買いかぶりすぎだと、と思ったがそう言ってもデニスは納得しないだろう。

それからパトリシアからいくつか質問があった。どうしてカグライについているのか、とか、「隠密」のやり方とかそういったことだ。答えられることは答えたが、そのほとんどはパトリシアを満足させなかった。

「……なんなんだよ、お前は!」

「ま、敵じゃないとわかっただけでもめっけもんだろ」

そこへ部屋の扉がノックされ「敵軍から、使者の旗を掲げた小舟が一隻こちらに向かっている」という情報が入り、パトリシアはにわかに忙しくなる。

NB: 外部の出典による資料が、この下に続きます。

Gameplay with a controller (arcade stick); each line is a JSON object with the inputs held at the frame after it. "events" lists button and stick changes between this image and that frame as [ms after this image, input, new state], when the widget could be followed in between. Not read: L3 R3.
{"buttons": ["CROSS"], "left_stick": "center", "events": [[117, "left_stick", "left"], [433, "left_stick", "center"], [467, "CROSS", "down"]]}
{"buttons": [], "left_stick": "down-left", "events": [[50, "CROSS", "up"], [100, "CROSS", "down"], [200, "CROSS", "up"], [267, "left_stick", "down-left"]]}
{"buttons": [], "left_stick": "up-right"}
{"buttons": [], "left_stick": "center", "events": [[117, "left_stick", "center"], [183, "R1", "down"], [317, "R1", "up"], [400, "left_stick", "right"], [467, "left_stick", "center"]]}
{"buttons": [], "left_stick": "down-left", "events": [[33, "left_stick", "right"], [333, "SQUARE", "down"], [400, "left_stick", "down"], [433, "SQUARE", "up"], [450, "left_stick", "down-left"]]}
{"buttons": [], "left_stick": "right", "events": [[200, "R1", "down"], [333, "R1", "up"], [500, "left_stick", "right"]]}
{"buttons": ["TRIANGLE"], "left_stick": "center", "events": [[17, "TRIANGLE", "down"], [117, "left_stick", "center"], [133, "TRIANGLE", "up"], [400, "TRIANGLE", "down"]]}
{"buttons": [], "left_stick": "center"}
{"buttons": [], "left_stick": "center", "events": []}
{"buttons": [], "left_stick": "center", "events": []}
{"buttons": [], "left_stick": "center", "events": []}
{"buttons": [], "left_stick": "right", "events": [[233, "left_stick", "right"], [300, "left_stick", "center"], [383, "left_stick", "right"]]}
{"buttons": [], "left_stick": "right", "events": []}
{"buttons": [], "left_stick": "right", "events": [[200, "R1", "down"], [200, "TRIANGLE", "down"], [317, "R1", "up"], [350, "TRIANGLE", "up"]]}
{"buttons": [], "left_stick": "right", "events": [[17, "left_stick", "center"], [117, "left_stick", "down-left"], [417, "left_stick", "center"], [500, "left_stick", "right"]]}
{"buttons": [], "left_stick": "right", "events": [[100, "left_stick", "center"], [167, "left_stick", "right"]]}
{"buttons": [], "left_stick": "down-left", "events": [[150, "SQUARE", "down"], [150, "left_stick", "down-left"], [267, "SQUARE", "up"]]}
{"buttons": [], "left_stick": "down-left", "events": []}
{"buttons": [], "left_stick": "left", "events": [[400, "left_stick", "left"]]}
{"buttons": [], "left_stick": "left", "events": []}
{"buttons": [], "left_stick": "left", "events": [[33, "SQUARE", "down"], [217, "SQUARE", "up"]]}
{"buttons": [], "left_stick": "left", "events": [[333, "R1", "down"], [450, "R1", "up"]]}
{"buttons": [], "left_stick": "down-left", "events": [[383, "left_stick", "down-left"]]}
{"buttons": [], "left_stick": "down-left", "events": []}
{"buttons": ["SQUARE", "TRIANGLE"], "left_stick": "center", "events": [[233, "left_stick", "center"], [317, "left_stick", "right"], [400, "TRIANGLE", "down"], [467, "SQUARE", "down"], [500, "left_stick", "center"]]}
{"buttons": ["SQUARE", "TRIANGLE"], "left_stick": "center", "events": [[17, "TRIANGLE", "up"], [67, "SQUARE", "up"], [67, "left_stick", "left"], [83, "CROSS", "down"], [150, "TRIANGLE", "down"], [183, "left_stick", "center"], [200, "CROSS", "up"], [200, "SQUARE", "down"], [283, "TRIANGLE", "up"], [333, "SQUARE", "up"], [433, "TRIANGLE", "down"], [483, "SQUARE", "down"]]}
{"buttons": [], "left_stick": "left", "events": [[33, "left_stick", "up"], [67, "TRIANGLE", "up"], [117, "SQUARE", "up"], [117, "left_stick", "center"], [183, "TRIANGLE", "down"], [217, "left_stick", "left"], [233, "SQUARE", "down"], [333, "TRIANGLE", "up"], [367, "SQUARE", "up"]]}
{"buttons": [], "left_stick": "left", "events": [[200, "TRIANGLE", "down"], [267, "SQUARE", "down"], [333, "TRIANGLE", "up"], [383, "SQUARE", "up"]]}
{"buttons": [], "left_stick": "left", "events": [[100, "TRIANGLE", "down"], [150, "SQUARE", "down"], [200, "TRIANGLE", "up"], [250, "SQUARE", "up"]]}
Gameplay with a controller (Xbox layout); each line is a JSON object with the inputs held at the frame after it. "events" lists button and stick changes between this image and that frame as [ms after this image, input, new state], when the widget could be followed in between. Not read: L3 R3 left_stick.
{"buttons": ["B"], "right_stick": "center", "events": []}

ヒカルは部屋から出て行くことにした。ここからはパトリシアたちの仕事だ。

(さて、それじゃこっちは情報収集だな)

ヒカルは執務室を出て廊下を進んでいく。同じく廊下に出たデニスがまだなにか言いたげにヒカルの背を見ていたが、ヒカルには今デニスとかわす言葉はない。

彼が何者なのかヒカルは思い出していた。

ビオス宗主国の首都、アギアポール。教皇の住まう「塔」で見つけた手帳——スコット=フェアーズが遺した手帳。

そこに書かれていたのがデニスの名前だった。

ヒカルはスコットの手帳をデニスへと送っていた。彼はそれを使って地方司祭を動かし、教皇をその座から退かせようとしている。

当然デニスもアギアポールにいるのかと思ったが、彼はヴィル=ツェントラにいた。

(ま、いちいち僕が名乗り出る必要もないな。恩着せがましいのは嫌いだ)

ヒカルは「隠密」を発動し、総首領の屋敷を後にした。